A new Cornell study presents the first evidence that students’ exposure to a duty-to-bargain law while in elementary and secondary school lowers future earnings and leads to fewer hours worked, reductions in employment and decreases in labor force participation.
Authors Michael F. Lovenheim, associate professor of policy analysis and management in the College of Human Ecology and a faculty research fellow at the National Bureau of Economic Research, and Alexander Willén, a doctoral student in policy analysis and management, found that students who spent all 12 years of elementary and secondary school in a state with a duty-to-bargain law earn an average of $795 less per year as adults than students who were not exposed to collective bargaining laws during the same time period. They also work half an hour less per week on average; are 0.9 percentage points less likely to be employed; tend to work in occupations requiring lower levels of skill; and tend to earn lower wages.
If $795 less earnings per year doesn’t seem like much, think again.
“This individual effect translates into a large overall loss of earnings for the nation as a whole. In particular, our results suggest a total loss of $196 billion per yearaccruing to those who were educated in the 34 states with bargaining laws,” said Lovenheim.
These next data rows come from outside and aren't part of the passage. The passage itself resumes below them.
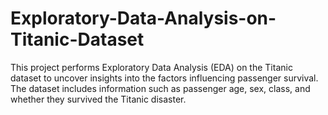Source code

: # Exploratory-Data-Analysis-on-Titanic-Dataset
This project performs Exploratory Data Analysis (EDA) on the Titanic dataset to uncover insights into the factors influencing passenger survival. The dataset includes information such as passenger age, sex, class, and whether they survived the Titanic disaster.
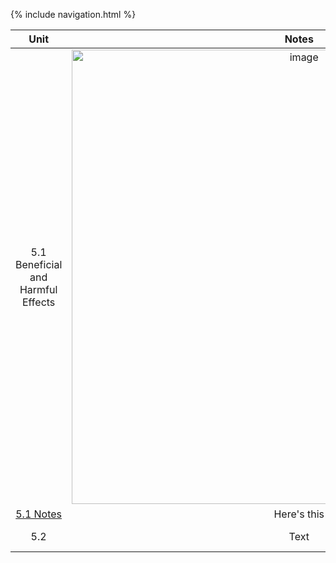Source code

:{% include navigation.html %}

| Unit | Notes | Actions  |
| :---: |    :----:   |  :---: |
| 5.1 Beneficial and Harmful Effects | <img width="727" alt="image" src="https://user-images.githubusercontent.com/89223703/157786979-344759e4-4d91-4d00-a77b-7839f9ead746.png">
 [5.1 Notes](https://github.com/connorw72/connorapcsptri3/wiki/Test-Prep#51) | Here's this   |
| 5.2   | Text        | And more      |

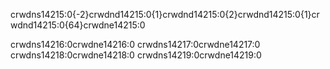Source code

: crwdns14215:0{-2}crwdnd14215:0{1}crwdnd14215:0{2}crwdnd14215:0{1}crwdnd14215:0{64}crwdne14215:0

crwdns14216:0crwdne14216:0 crwdns14217:0crwdne14217:0 crwdns14218:0crwdne14218:0 crwdns14219:0crwdne14219:0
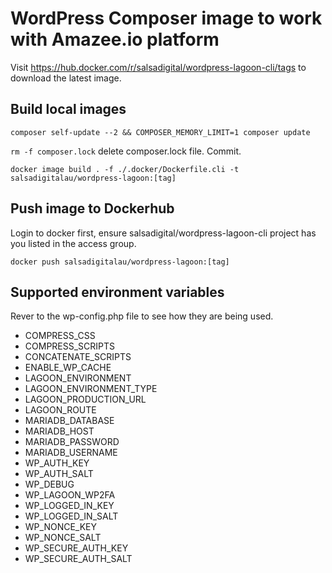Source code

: # WordPress Composer image to work with Amazee.io platform

Visit https://hub.docker.com/r/salsadigital/wordpress-lagoon-cli/tags to 
download the latest image.

## Build local images

`composer self-update --2 && COMPOSER_MEMORY_LIMIT=1 composer update`

`rm -f composer.lock` delete composer.lock file. Commit.

`docker image build . -f ./.docker/Dockerfile.cli -t salsadigitalau/wordpress-lagoon:[tag]`

## Push image to Dockerhub
Login to docker first, ensure salsadigital/wordpress-lagoon-cli project
has you listed in the access group.

`docker push salsadigitalau/wordpress-lagoon:[tag]`

## Supported environment variables

Rever to the wp-config.php file to see how they are being used.

* COMPRESS_CSS
* COMPRESS_SCRIPTS
* CONCATENATE_SCRIPTS
* ENABLE_WP_CACHE
* LAGOON_ENVIRONMENT
* LAGOON_ENVIRONMENT_TYPE
* LAGOON_PRODUCTION_URL
* LAGOON_ROUTE
* MARIADB_DATABASE
* MARIADB_HOST
* MARIADB_PASSWORD
* MARIADB_USERNAME
* WP_AUTH_KEY
* WP_AUTH_SALT
* WP_DEBUG
* WP_LAGOON_WP2FA
* WP_LOGGED_IN_KEY
* WP_LOGGED_IN_SALT
* WP_NONCE_KEY
* WP_NONCE_SALT
* WP_SECURE_AUTH_KEY
* WP_SECURE_AUTH_SALT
Lovenheim and Willén analyzed data from the National Bureau of Economic Research on duty-to-bargain laws in each state since 1955 and data from the 2005-12 American Community Survey, which details educational attainment and labor market success in a representative sample of adults in each state. To control for factors unrelated to collective bargaining, the researchers analyzed changes in student outcomes between birth cohorts within the same state before and after duty-to-bargain laws were adopted. They focused on the birth cohorts who would have attended school between 1959 and 1987, during which time duty-to-bargain laws were adopted in 34 states and prohibited in seven.
Critics of teacher collective bargaining claim that it shifts school resources disproportionately to teachers and makes it difficult to fire low-performing teachers. Findings from this study may support that argument, the researchers say.
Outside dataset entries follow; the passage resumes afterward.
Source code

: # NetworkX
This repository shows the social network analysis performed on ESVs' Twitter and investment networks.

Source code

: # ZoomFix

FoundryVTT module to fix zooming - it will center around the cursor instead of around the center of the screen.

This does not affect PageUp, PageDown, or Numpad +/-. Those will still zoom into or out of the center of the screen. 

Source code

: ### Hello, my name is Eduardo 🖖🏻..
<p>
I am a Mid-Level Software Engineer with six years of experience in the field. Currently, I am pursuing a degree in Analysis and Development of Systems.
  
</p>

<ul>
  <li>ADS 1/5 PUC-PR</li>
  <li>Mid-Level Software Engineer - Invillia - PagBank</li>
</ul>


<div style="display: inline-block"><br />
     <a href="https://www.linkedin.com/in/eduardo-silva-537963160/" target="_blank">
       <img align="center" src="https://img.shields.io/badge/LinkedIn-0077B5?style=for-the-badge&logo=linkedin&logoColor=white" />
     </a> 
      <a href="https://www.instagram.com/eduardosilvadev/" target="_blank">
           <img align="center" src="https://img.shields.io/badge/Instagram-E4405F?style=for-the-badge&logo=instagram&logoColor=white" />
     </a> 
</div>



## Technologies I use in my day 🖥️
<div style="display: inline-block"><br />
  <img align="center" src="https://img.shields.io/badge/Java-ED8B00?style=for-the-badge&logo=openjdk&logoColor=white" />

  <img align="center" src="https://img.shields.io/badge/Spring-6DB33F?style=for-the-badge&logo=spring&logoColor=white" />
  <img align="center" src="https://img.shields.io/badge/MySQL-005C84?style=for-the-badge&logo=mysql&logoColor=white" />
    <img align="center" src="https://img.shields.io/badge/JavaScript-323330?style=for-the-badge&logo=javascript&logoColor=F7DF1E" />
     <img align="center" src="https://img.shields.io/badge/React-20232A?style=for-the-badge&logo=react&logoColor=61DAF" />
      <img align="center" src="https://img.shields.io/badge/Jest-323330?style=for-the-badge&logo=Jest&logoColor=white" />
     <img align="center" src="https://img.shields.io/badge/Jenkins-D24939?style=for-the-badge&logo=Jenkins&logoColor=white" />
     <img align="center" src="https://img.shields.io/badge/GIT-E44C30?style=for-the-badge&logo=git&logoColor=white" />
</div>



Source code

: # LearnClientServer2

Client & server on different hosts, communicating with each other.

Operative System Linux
The researchers also emphasize that it is imperative to understand why collective bargaining has negative impacts on students’ future employment and earnings, which is not immediately clear.
“Although our results do not necessarily tell us what would happen if we eliminated teacher collective bargaining today in America, I do think they argue for developing policies to alter certain features of teacher collective bargaining in order to avoid the negative consequences our research documents,” Lovenheim said. “My hope is this work spurs future research on this question to help guide policy in a positive direction.” .
“A Bad Bargain: How teacher collective bargaining affects students’ employment and earnings later in life” was published Nov. 17 in Education Next. The online article includes an interactive map with a state-by-state breakdown on duty-to-bargain laws, total earnings losses as a result of those laws, and additional details about teacher unionization.